EMD stands for “Electron Microscopy Dataset”. It is a subset of the open source HDF5 wrapper format. N-dimensional data arrays of any standard type can be stored in an HDF5 file, as well as tags and other metadata.

Note

To read this format, the optional dependency h5py is required.

EMD (NCEM)#

This EMD format was developed by Colin Ophus at the National Center for Electron Microscopy (NCEM). This format is used by the prismatic software to save the simulation outputs.

Usage examples#

For files containing several datasets, the dataset_path argument can be used to select a specific one:

>>> from rsciio.emd import file_reader
>>> s = file_reader("adatafile.emd", dataset_path="/experimental/science_data_1/data")

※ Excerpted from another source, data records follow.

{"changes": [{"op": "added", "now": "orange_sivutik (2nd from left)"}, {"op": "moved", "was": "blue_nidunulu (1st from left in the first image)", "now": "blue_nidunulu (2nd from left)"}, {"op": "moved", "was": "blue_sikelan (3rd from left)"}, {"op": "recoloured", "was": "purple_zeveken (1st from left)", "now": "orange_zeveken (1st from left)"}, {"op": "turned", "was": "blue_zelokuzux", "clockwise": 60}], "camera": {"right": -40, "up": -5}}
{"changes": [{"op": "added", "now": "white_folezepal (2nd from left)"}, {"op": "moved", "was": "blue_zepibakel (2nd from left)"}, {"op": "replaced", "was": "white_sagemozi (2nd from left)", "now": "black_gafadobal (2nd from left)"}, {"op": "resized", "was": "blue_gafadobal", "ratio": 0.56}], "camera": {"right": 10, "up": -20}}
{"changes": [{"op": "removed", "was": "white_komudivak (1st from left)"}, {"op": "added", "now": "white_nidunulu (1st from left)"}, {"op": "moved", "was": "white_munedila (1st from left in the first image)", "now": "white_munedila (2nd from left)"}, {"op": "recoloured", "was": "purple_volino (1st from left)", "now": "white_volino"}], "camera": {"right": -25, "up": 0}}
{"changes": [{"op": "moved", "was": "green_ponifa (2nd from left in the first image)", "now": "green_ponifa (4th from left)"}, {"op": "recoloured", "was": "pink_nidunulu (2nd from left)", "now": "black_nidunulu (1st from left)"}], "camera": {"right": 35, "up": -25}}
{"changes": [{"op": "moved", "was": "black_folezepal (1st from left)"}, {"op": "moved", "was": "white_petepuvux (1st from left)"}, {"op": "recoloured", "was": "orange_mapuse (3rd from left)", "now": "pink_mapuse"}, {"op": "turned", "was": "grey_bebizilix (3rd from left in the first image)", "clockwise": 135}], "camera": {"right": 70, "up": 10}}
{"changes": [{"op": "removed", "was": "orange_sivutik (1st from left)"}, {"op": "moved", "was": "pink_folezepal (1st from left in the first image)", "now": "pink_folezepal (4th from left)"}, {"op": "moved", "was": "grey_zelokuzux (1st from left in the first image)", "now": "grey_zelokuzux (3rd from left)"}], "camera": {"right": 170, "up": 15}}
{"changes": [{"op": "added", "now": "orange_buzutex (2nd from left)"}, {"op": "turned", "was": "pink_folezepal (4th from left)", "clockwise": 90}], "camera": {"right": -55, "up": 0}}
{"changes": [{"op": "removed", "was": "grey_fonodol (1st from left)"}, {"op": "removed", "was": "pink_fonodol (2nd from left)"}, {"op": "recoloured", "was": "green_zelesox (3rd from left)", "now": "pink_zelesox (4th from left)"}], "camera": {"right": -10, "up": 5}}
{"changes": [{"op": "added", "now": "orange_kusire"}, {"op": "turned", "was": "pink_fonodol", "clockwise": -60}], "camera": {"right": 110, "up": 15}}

Or several by using a list:

>>> s = file_reader("adatafile.emd",
...             dataset_path=[
...                 "/experimental/science_data_1/data",
...                 "/experimental/science_data_2/data"])

EMD (Velox)#

This is a non-compliant variant of the standard EMD format developed by ThermoFisher (former FEI). RosettaSciIO supports importing images, EDS spectrum and EDS spectrum streams (spectrum images stored in a sparse format). For spectrum streams, there are several loading options (described in the docstring below) to control the frames and detectors to load and whether to sum them on loading. The default is to import the sum over all frames and over all detectors in order to decrease the data size in memory.

Note

Pruned Velox EMD files only contain the spectrum image in a proprietary format that RosettaSciIO cannot read. Therefore, don’t prune Velox EMD files if you intend to read them with RosettaSciIO.

Note

When using HyperSpy, FFTs made in Velox are loaded in as-is as a HyperSpy ComplexSignal2D object. The FFT is not centered and only positive frequencies are stored in the file. Making FFTs with HyperSpy from the respective image datasets is recommended.

Note

When using HyperSpy, DPC data is loaded in as a HyperSpy ComplexSignal2D object.

Note

Currently, only lazy uncompression rather than lazy loading is implemented. This means that it is not currently possible to read EDS SI Velox EMD files with size bigger than the available memory.

Note

To load EDS data, the optional dependency sparse is required.

Warning

This format is still not stable and files generated with the most recent version of Velox may not be supported. If you experience issues loading a file, please report it to the RosettaSciIO developers so that they can add support for newer versions of the format.

Usage examples#

>>> from rsciio.emd import file_reader
>>> file_reader("sample.emd")
[<Signal2D, title: HAADF, dimensions: (|179, 161)>,
<EDSSEMSpectrum, title: EDS, dimensions: (179, 161|4096)>]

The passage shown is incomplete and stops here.